▶ [THINGS TO DO]:
A. In the interview with Fr. Chuck Gallagher, how many couples were needed to fill the retreat house?
B. Write the next part of the interview with Fr. Chuck Gallagher, beginning after its final sentence.

▶ [PROVIDED PASSAGE]:

The following is an interview with Fr. Chuck Gallagher that was
printed in the Summer, 1988 issue of Matrimony magazine.
The interview was conducted by Larry & Mary Sue Eck; the editor
notes included in the article are theirs.
| Editor's Note: Many bishops
across the country gave priests permission to work full time
for the encounter. Some helped out in a parish during the
week, but they spent weekends as team priests. They served
in their own diocese but also flew anywhere in the country
that needed a priest for a Weekend. Later some flew anywhere
in the world that needed a priest. They attended speaker's
nights as well as community (image sharing) nights and renewal
nights. They gave the Weekends, but each diocese has always
had diocesan and order priests who give several Weekends a
year in addition to their school and parish work. |
The big goal of 1969 was is have a full Weekend.
We were always aiming to fill the retreat house. That meant we
needed 18 couples. It was mid-October of 1969 when we filled the
house for the first time. But we also had three Weekends that
month, another first. One other first came in December. We had
multiple encounters taking place on the same weekend.

▶ [DATA EXTRACT]:

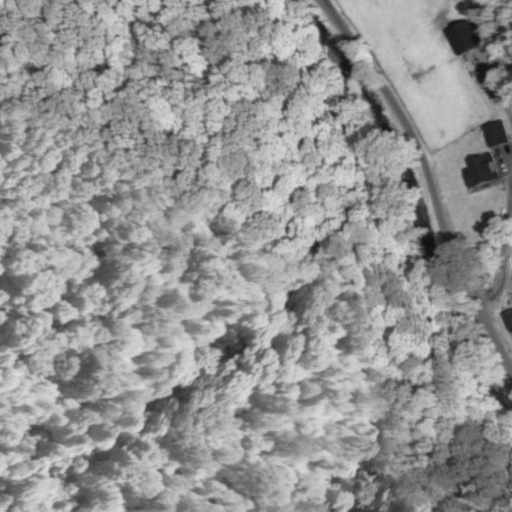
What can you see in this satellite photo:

▶ [RESPONSE LIST]:
A. 18 couples.

B.
Matrimony: Had you started
any follow up activities that first year?
Father Chuck: We had nights of renewal once a
month at St. Ignatius. It was supposedly for the rookies right
off the Weekends but everyone came, especially all the teams.
So it was like one big reunion for everybody each month.
Matrimony: Who led the
encounter during those first years?
Father Chuck: I worked with Ed and Harriet Gazerro,
who were the first executive team couple. The second couple I
worked with was Jim and Mattie Harper. They had been with the
Teams of Our Lady, and were very dedicated and committed also.
The third executive team was myself with Bob and Geri Campbell.
It was during our leadership term that expansion really took off.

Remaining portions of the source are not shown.